I recommend searching for your delimiting punctuation without a lookbehind, then releaseing those matched characters (with \K
), then matching the space, then looking ahead for an uppercase letter representing the start of the next sentence.
Code: (Demo)
$str = 'Fry me a Beaver. Fry me a Beaver! Fry me a Beaver? Fry me Beaver no. 4?! Fry me many Beavers... End';
var_export(
preg_split('~[.?!]+\K\s+(?=[A-Z])~', $str, 0, PREG_SPLIT_NO_EMPTY)
);
Output:
array (
0 => 'Fry me a Beaver.',
1 => 'Fry me a Beaver!',
2 => 'Fry me a Beaver?',
3 => 'Fry me Beaver no. 4?!',
4 => 'Fry me many Beavers...',
5 => 'End',
)
Though not necessary for the sample string, PREG_SPLIT_NO_EMPTY
will prevent creating an empty element at the end of the array if the string ends with a punctuation.
Using \K
in my answer requires less backtracking. This allows the regex engine to "step" through the string with greater efficiency.
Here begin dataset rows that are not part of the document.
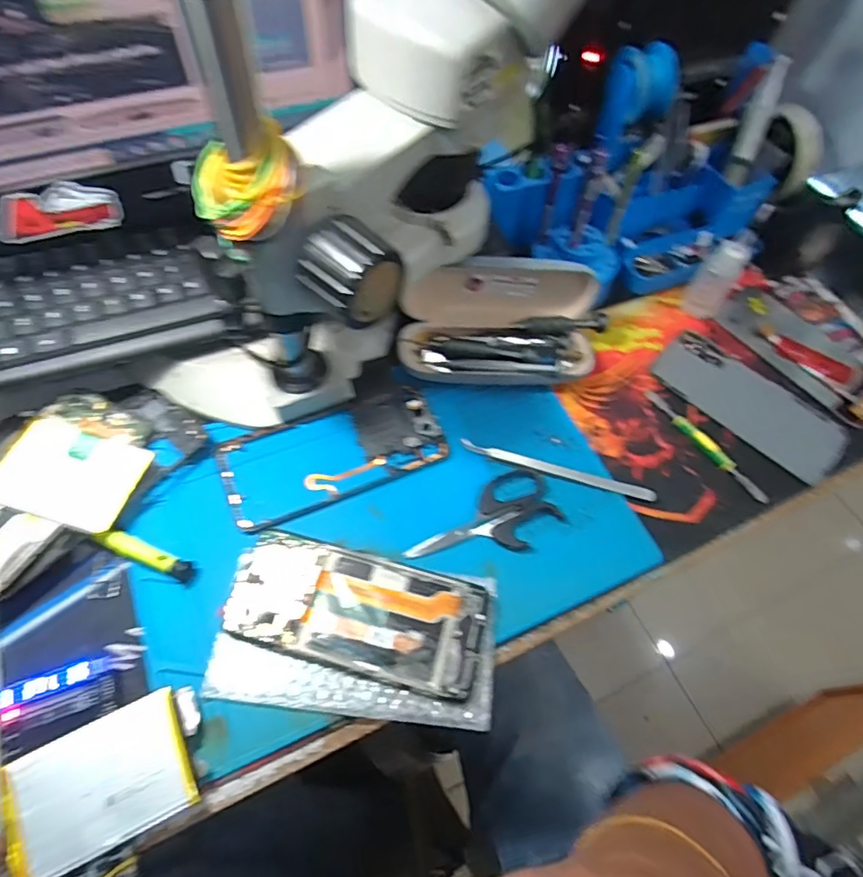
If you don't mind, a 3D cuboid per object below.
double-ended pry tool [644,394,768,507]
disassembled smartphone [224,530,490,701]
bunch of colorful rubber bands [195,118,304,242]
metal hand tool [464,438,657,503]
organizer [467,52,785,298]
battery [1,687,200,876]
[{"bbox_3d":[0.222,0.004,0.433,0.012,0.009,0.121,-31,65,-21],"label":"double-ended pry tool"},{"bbox_3d":[-0.047,0.111,0.343,0.160,0.013,0.071,13,58,4],"label":"disassembled smartphone"},{"bbox_3d":[-0.092,-0.129,0.269,0.054,0.040,0.043,-16,63,-14],"label":"bunch of colorful rubber bands"},{"bbox_3d":[0.097,0.025,0.413,0.150,0.008,0.010,14,58,5],"label":"metal hand tool"},{"bbox_3d":[0.191,-0.229,0.477,0.246,0.153,0.158,-22,62,-16],"label":"organizer"},{"bbox_3d":[-0.179,0.185,0.285,0.091,0.006,0.060,-23,72,-13],"label":"battery"}]

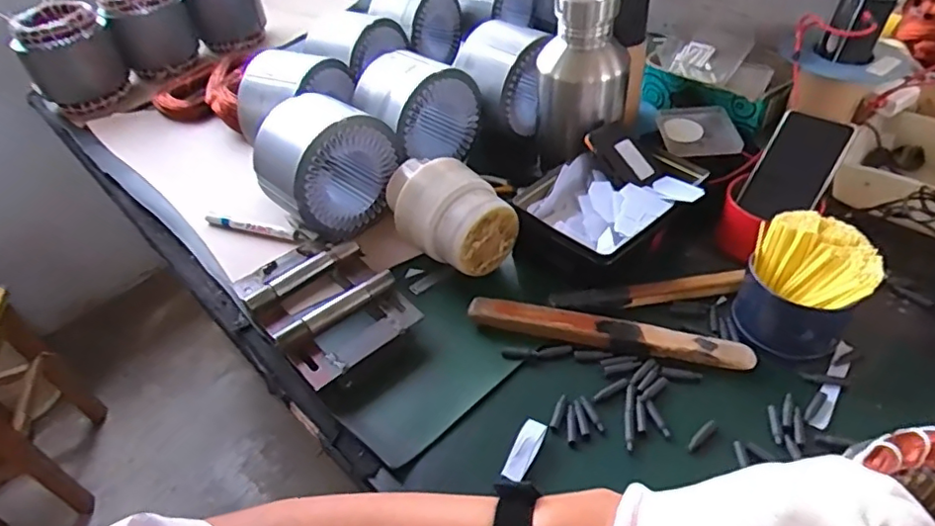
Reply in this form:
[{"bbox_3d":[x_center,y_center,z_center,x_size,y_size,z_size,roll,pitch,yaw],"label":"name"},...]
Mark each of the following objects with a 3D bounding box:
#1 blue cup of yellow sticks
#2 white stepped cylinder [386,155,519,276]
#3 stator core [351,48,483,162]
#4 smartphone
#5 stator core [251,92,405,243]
[{"bbox_3d":[0.323,0.023,0.560,0.100,0.099,0.093,-4,43,4],"label":"blue cup of yellow sticks"},{"bbox_3d":[-0.027,-0.059,0.672,0.108,0.096,0.155,-32,48,-23],"label":"white stepped cylinder"},{"bbox_3d":[-0.065,-0.217,0.809,0.154,0.124,0.106,-34,49,-25],"label":"stator core"},{"bbox_3d":[0.371,-0.107,0.659,0.077,0.015,0.131,31,92,32],"label":"smartphone"},{"bbox_3d":[-0.173,-0.125,0.730,0.113,0.134,0.152,29,54,33],"label":"stator core"}]

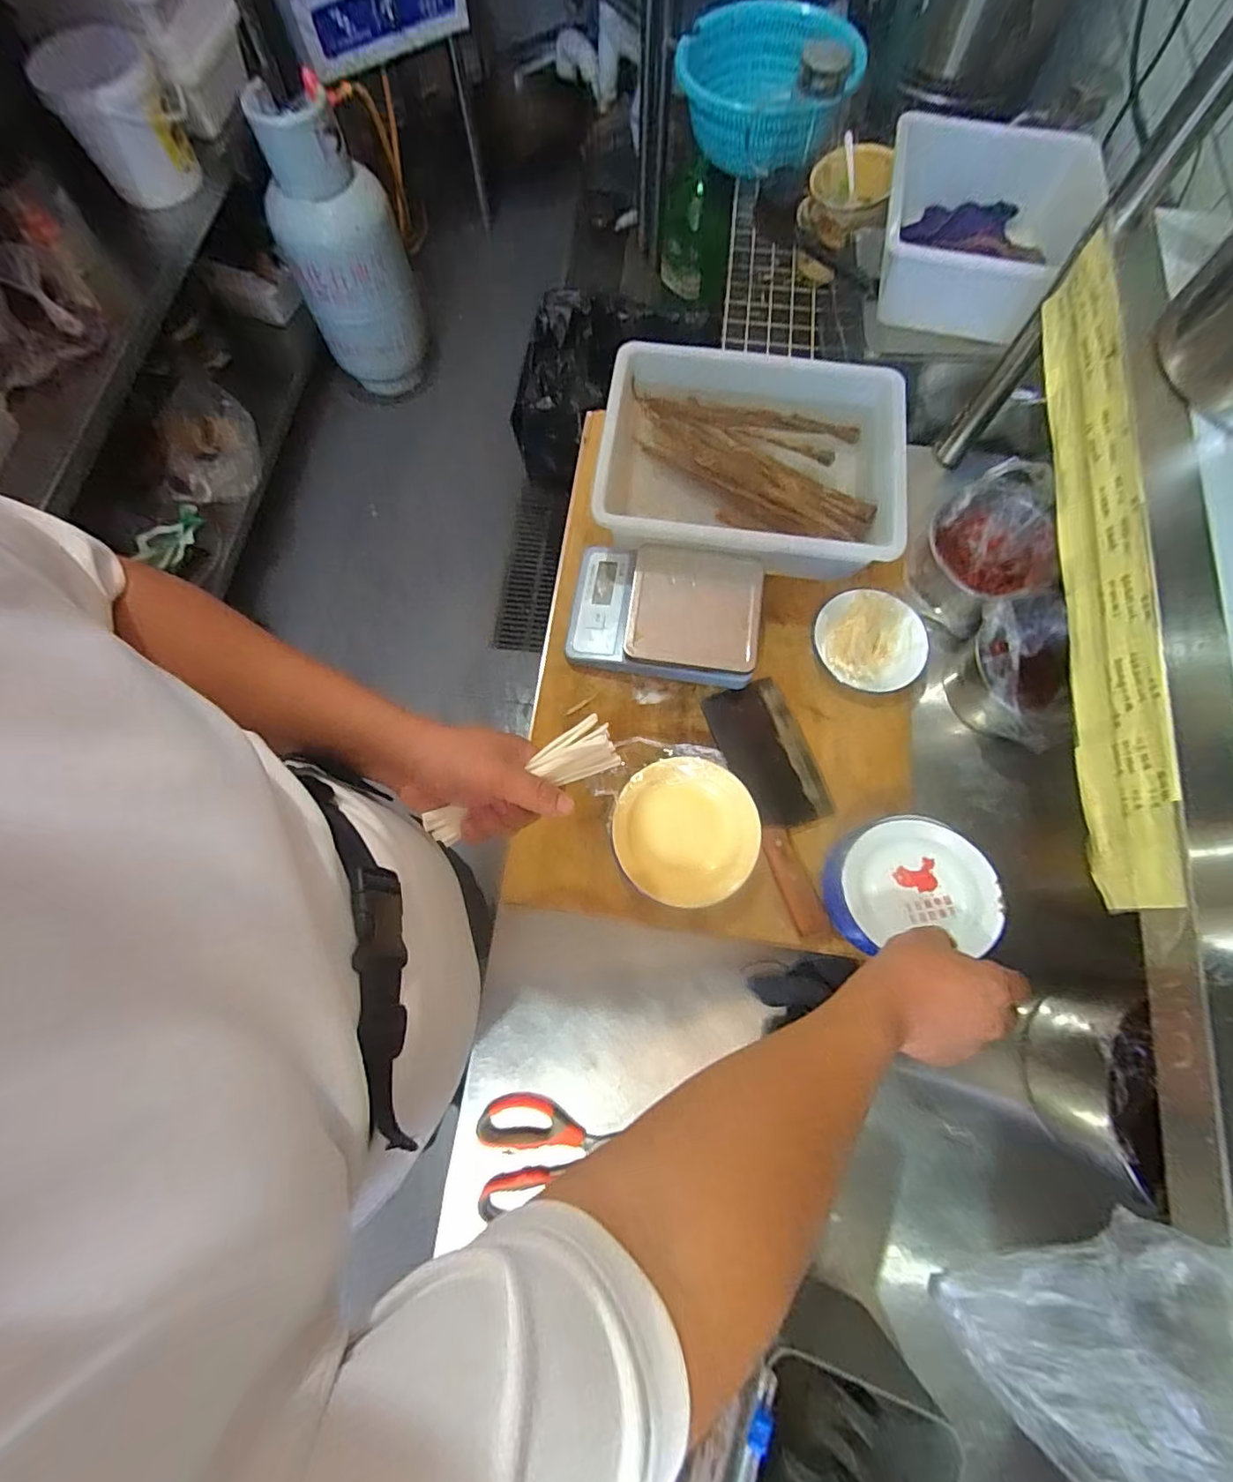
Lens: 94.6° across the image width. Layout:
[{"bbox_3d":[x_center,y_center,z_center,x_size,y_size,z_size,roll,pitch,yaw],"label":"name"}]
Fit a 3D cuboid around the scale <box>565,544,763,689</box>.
[{"bbox_3d":[0.058,-0.156,0.691,0.224,0.048,0.156,8,73,3],"label":"scale"}]

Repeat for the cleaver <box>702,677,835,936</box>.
[{"bbox_3d":[0.190,0.063,0.641,0.092,0.026,0.280,-18,74,-5],"label":"cleaver"}]

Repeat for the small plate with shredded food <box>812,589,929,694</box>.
[{"bbox_3d":[0.307,-0.119,0.691,0.132,0.030,0.130,0,73,0],"label":"small plate with shredded food"}]

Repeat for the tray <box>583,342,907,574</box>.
[{"bbox_3d":[0.164,-0.356,0.721,0.357,0.087,0.280,5,73,2],"label":"tray"}]

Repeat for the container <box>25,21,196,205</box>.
[{"bbox_3d":[-0.883,-1.123,1.031,0.166,0.198,0.145,-8,73,-3],"label":"container"}]

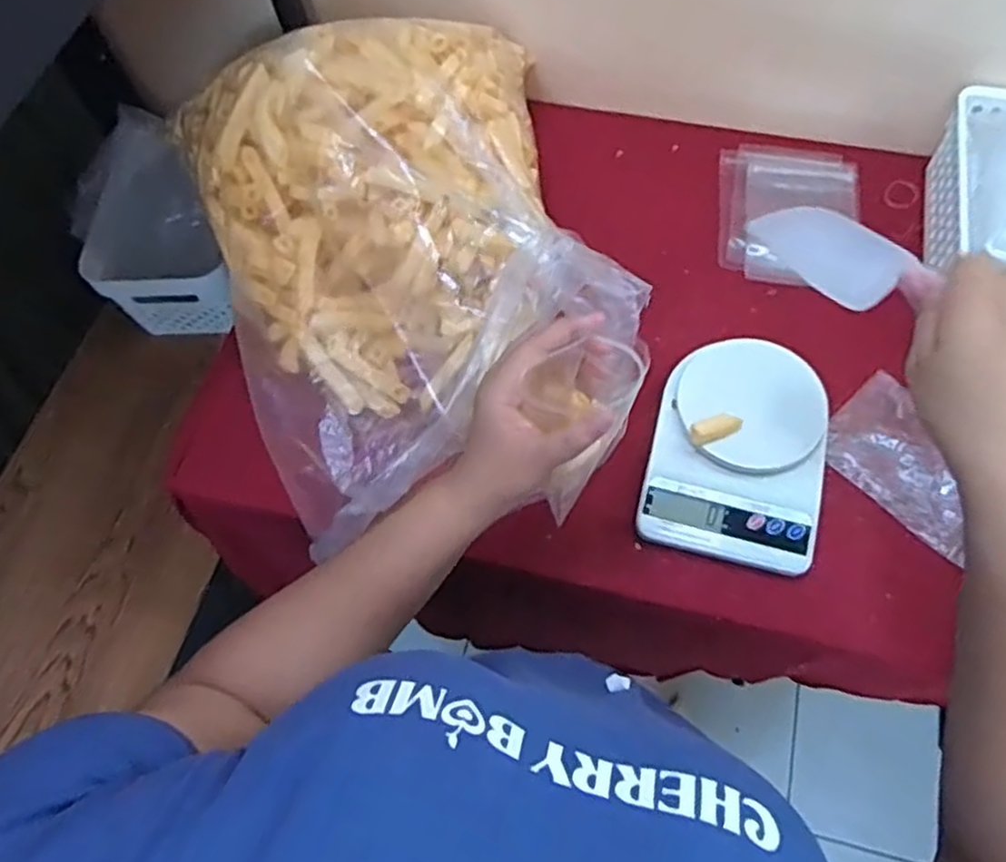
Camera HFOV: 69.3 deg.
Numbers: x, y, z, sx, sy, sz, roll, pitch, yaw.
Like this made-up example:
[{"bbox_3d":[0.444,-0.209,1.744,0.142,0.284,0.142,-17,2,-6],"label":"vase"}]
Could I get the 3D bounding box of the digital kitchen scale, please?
[{"bbox_3d":[0.184,0.012,0.562,0.132,0.030,0.175,14,66,10],"label":"digital kitchen scale"}]

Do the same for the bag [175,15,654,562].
[{"bbox_3d":[-0.070,-0.134,0.569,0.284,0.148,0.403,-20,65,-6],"label":"bag"}]

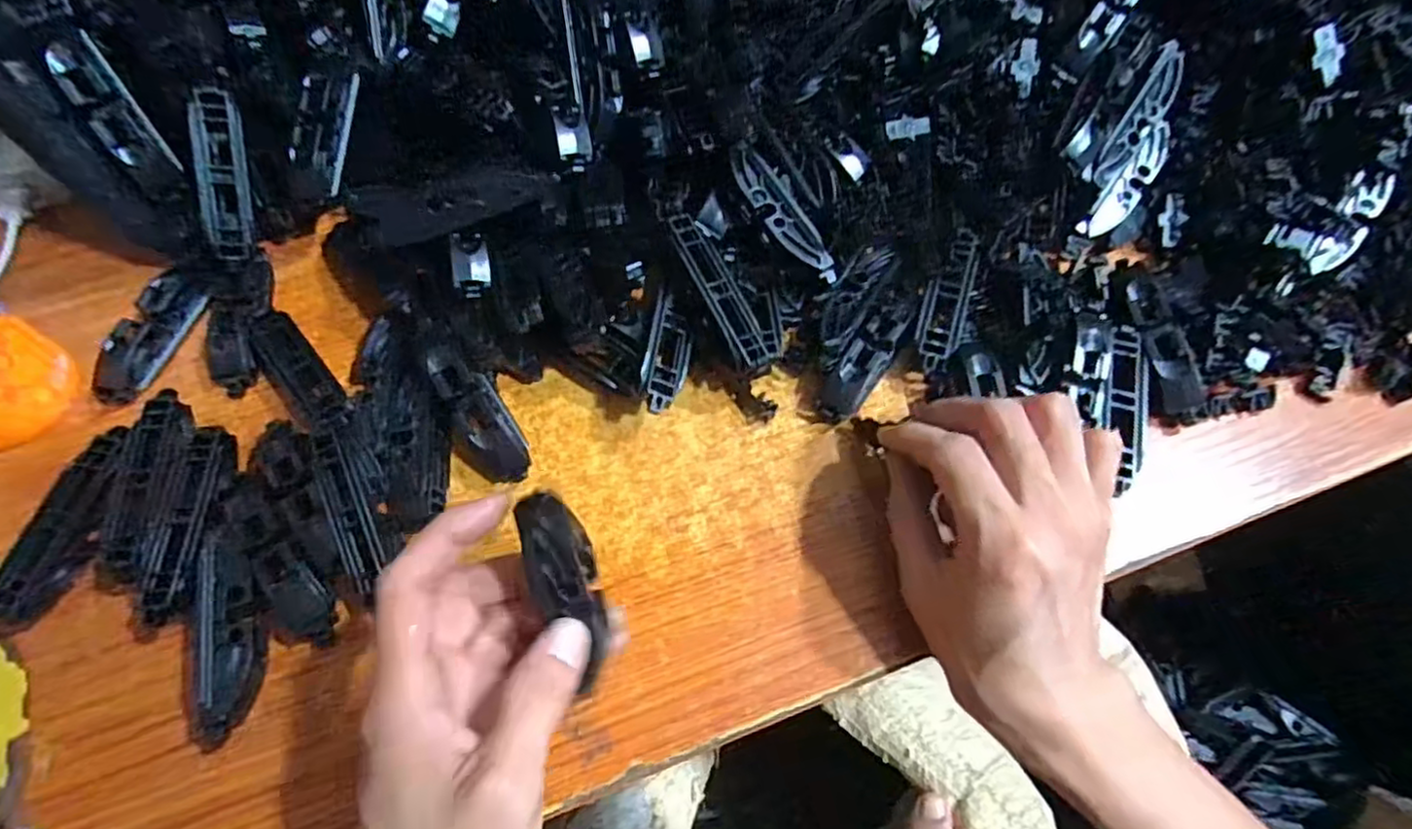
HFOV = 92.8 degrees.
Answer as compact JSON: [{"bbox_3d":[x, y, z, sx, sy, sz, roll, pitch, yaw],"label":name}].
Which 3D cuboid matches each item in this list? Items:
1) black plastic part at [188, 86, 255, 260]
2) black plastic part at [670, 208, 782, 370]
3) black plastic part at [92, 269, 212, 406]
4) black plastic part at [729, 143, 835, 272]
[{"bbox_3d":[-0.230,-0.113,0.320,0.016,0.013,0.075,0,102,0],"label":"black plastic part"},{"bbox_3d":[0.007,-0.055,0.298,0.022,0.016,0.074,-29,87,-12],"label":"black plastic part"},{"bbox_3d":[-0.268,-0.038,0.323,0.024,0.014,0.067,21,68,10],"label":"black plastic part"},{"bbox_3d":[0.034,-0.096,0.311,0.018,0.005,0.070,-33,82,-13],"label":"black plastic part"}]

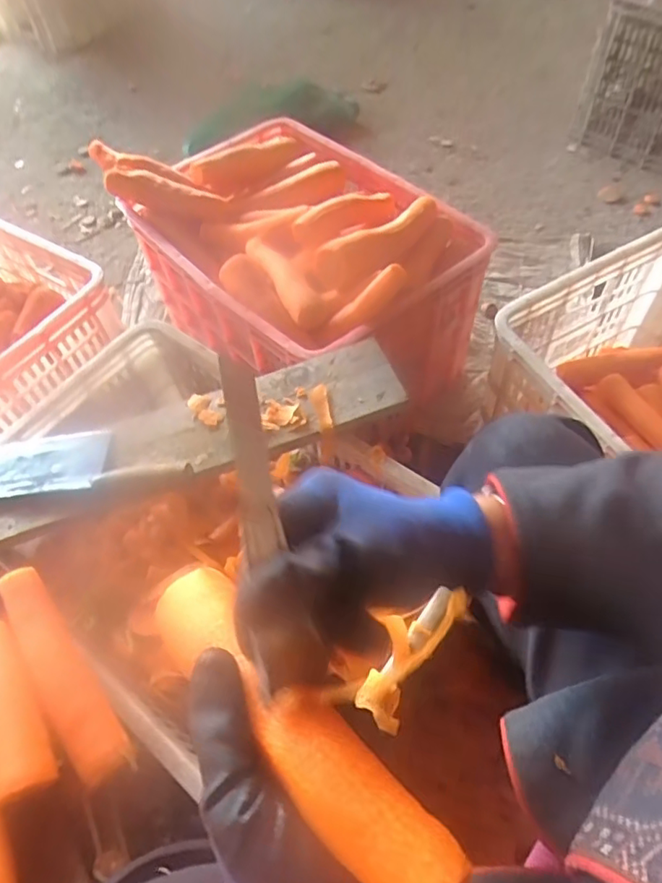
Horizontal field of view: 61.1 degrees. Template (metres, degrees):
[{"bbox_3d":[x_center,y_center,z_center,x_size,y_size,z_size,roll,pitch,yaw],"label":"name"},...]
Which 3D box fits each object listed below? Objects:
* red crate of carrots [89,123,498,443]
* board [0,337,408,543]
[{"bbox_3d":[-0.039,-0.264,0.922,0.352,0.351,0.528,-37,62,-18],"label":"red crate of carrots"},{"bbox_3d":[-0.186,0.002,0.598,0.542,0.034,0.109,-21,58,-9],"label":"board"}]

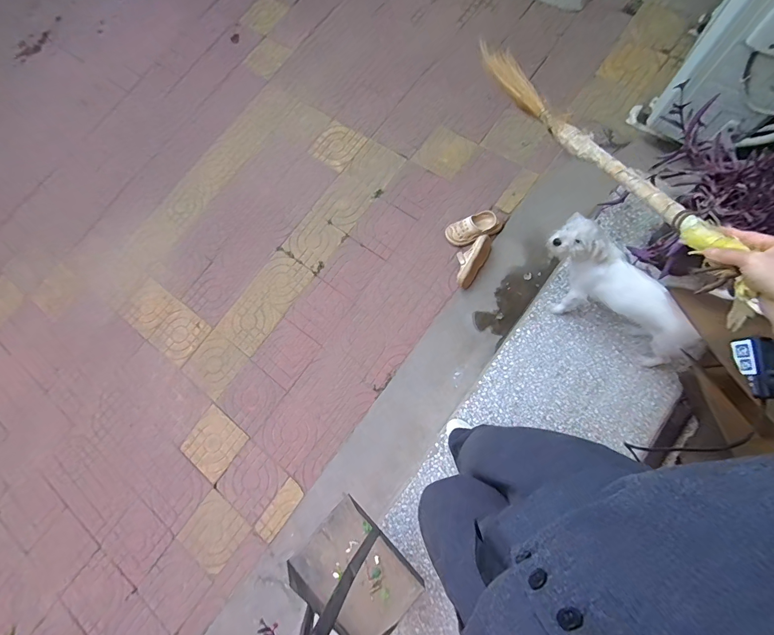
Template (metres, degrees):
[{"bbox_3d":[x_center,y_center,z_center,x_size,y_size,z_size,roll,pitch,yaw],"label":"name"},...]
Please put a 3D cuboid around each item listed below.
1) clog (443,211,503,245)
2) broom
[{"bbox_3d":[0.390,-0.407,1.584,0.237,0.068,0.116,-15,73,15],"label":"clog"},{"bbox_3d":[0.353,-0.333,0.658,0.061,0.067,0.779,-13,53,-3],"label":"broom"}]

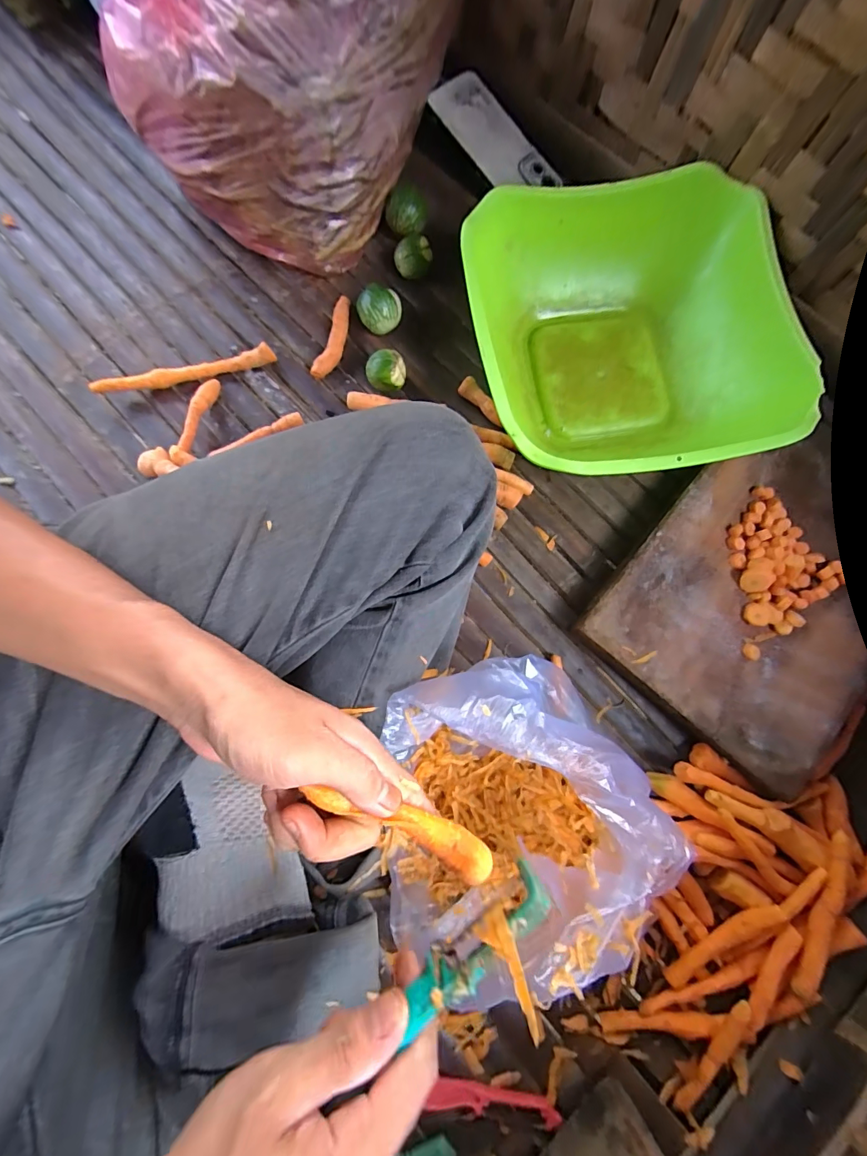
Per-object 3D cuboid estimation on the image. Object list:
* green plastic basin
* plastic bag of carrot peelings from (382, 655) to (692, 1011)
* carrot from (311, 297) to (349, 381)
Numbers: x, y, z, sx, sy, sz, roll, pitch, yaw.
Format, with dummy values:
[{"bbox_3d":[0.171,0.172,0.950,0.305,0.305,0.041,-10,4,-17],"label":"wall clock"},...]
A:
[{"bbox_3d":[0.180,-0.225,0.416,0.261,0.091,0.279,-9,77,-4],"label":"green plastic basin"},{"bbox_3d":[0.054,0.160,0.304,0.179,0.153,0.184,-7,79,-4],"label":"plastic bag of carrot peelings"},{"bbox_3d":[-0.102,-0.250,0.450,0.022,0.018,0.088,18,77,3],"label":"carrot"}]

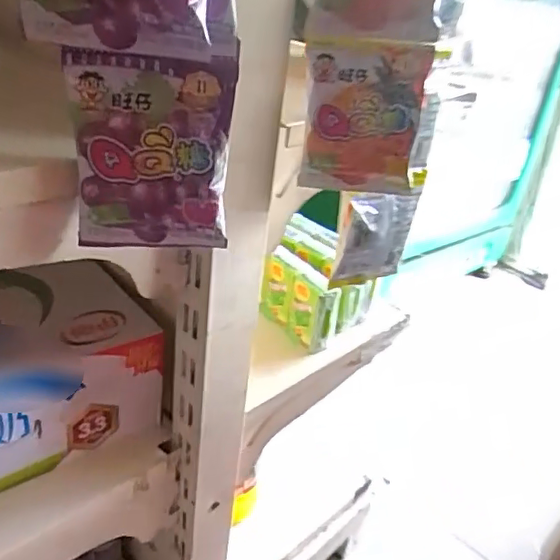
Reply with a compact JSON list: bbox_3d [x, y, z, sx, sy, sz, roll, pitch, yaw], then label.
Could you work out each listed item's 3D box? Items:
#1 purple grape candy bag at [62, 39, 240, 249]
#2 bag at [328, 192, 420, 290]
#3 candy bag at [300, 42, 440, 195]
[{"bbox_3d":[-0.073,-0.069,0.329,0.087,0.114,0.018,1,29,-11],"label":"purple grape candy bag"},{"bbox_3d":[0.094,-0.037,0.552,0.085,0.107,0.024,-12,40,-23],"label":"bag"},{"bbox_3d":[0.060,-0.118,0.427,0.083,0.110,0.021,10,28,6],"label":"candy bag"}]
In Hamza's answer, the regex engine starts matching every time there is a space, then after the space is matched, it needs to read backward to check for the punctuation, then if that qualifies, it then needs to look ahead for a letter.
In my approach, the regex engine only begins considering matches when it encounters one of the listed punctuation symbols, and it never looks back. There are many spaces to match, but much fewer qualifying symbols. For these reasons, on the sample input string, my pattern splits the string in 40 steps and Hamza's pattern splits the string in 74 steps.
This efficiency is not really worth bragging about for relatively small strings, but if you are parsing large texts, then efficiency and minimizing backtracking becomes more important.